Chegando ao endereço, a voz pelo interfone me deu “boa tarde”. Pela janela do meu carro, a tela diante de mim relacionava as opções: Light, Suíte, Hidro, Iounce, Sky, SPA, Acqua, Club Pool. Enquanto lia os descritivos, pedi pelo Felipe. A voz da interlocutora silenciou por um longo momento. Depois voltou, indagando o meu nome. Uma vez que me identificou, orientou-me a seguir para a suíte Acqua. O Felipe me encontraria lá.
Eu estava num motel próximo à BR-277, que leva às praias do Paraná. Sim, tinha um encontro marcado, mas não era romântico. Fui conhecer um festival gastronômico, o Chefs no Motel (que aconteceu de 21 de abril a 21 de maio), e provar alguns pratos. Mas a gastronomia não é somente a receita sobre a louça, ela é tudo que a cerca. Por isso, fui passar pela experiência de provar um menu completo, criado por um chef profissional, na mesma alcova onde os casais apreciam se encontrar.
O Felipe que me esperava é um dos donos do empreendimento. Dias antes, durante um bate-papo para esta coluna, ele havia discorrido sobre o festival e a evolução do comportamento das pessoas que frequentam motéis. Chamou-me atenção quando ele descreveu algumas diferenças entre “velha e nova motelarias”. A gastronomia tem papel importante no novo jeito de aproveitar uma ida ao motel. Os casais passam mais tempo ali justamente para usufruírem todas as facilidades que costumam ser oferecidas. Além de sauna, piscina e banheira de hidromassagem, algumas suítes disponibilizam churrasqueira com carvão. Estando sozinho na minha experiência - o Felipe providenciou a chave da suíte Acqua e foi embora - pedi música para a Alexa e logo me familiarizei com o que tinha me levado até ali: o menu especial do festival.
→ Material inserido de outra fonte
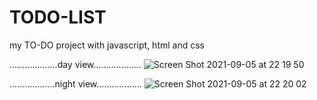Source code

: # TODO-LIST
my TO-DO project with javascript, html and css 


...................day view...................
![Screen Shot 2021-09-05 at 22 19 50](https://user-images.githubusercontent.com/89732252/132138922-8ddde476-2bab-43a2-beeb-391374324350.png)


..................night view..................
![Screen Shot 2021-09-05 at 22 20 02](https://user-images.githubusercontent.com/89732252/132138926-f2600cc1-b227-4f45-b837-7e3d236d8f35.png)
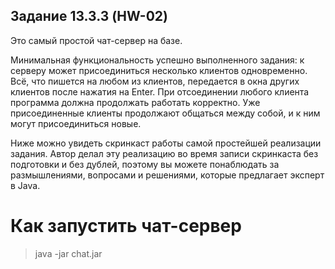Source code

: ## Задание 13.3.3 (HW-02)

Это самый простой чат-сервер на базе.

Минимальная функциональность успешно выполненного задания: к серверу может присоединиться несколько клиентов одновременно. Всё, что пишется на любом из клиентов, передается в окна других клиентов после нажатия на Enter. При отсоединении любого клиента программа должна продолжать работать корректно. Уже присоединенные клиенты продолжают общаться между собой, и к ним могут присоединиться новые.

Ниже можно увидеть скринкаст работы самой простейшей реализации задания. Автор делал эту реализацию во время записи скринкаста без подготовки и без дублей, поэтому вы можете понаблюдать за размышлениями, вопросами и решениями, которые предлагает эксперт в Java.

# Как запустить чат-сервер
> java -jar chat.jar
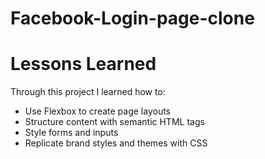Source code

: # Facebook-Login-page-clone


# Lessons Learned

Through this project I learned how to:

- Use Flexbox to create page layouts
- Structure content with semantic HTML tags
- Style forms and inputs  
- Replicate brand styles and themes with CSS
Dentre quatro opções de principais, escolhi duas para aplacar meu apetite. Então abri com uma salada caprese. Pensei que, além de saborosa, ela chegou linda através do passa-pratos. O vermelho vivo dos tomates sobre o branco imaculado da muçarela de búfala e o contraste verde das folhas de manjericão. Achei a apresentação elegante.
O primeiro principal foi um bobó de camarão com arroz de amêndoas e farofa de alho. Sentado sozinho àquela mesa para dois, a vista era uma cama “king size” com lençóis e enormes travesseiros brancos. Saboreei cada garfada pensando que o espírito, realmente, merece saciedade. Todos precisamos de amor e o amor pede tempero. Encerrei mais esta etapa ao som de Macy Gray. A letra falava algo sobre engasgar ao dizer adeus, tropeçar antes de partir de vez, sobre um mundo que colapsa quando nos sentimos sós. Achei curiosa aquela combinação naquele momento, boa música me inspira tanto quanto comida bem feita.
A campainha do passa-pratos me trouxe de volta: era a vez do segundo principal e da sobremesa, um medalhão de mignon com molho de cogumelos e purê de gruyére. Para encerrar, brownie com calda de chocolate. Novamente, fui alçado pela gastronomia do chef Hugo. Aquele medalhão pedia um tinto. Embora o vinho tenha o efeito de promover a introspecção, eu sempre achei melhor beber acompanhado. Por isso fiz alguns brindes imaginários enquanto harmonizava com a suculência da carne, depois a textura sempre surpreendente dos cogumelos e, então, o puxa-puxa do queijo de boa procedência.
Casualmente ou por pura oportunidade, o espírito engarrafado da bebida favorita de Baco envolveu o quarto e os meus pensamentos. Novamente oscilei para outro lugar, distintas sensações, deixei que a refeição me carregasse. Eu estava em meio a pequenas elucubrações e armei um desafio: como poderia descrever aquelas sensações e pensamentos alcoviteiros? Seria possível criar um texto sobre a experiência gastronômica e solitária dentro de um quarto de motel? O principal: não ser vulgar ou piegas. Eu queria tanto que meus leitores viessem comigo até a barra da saia da minha prosa, que sorvessem as palavras como eu me deliciava com aquele ágape único, com as sensações etílicas.
Passei o dedo pela calda da sobremesa, fechei os olhos e provei o sabor. Cada nota do chocolate encontrou as notas do vinho e os acordes musicais que tomavam a atmosfera. A harmonia foi fina, promoveu sentimentos que eu desejei que os meus amigos mais caros pudessem experimentar. Senti prazer, alegria e uma certa melancolia. Imaginei coisas fantásticas e tive pensamentos secretos que, naturalmente, eu não posso contar porque serão, para sempre, os meus segredos de alcova.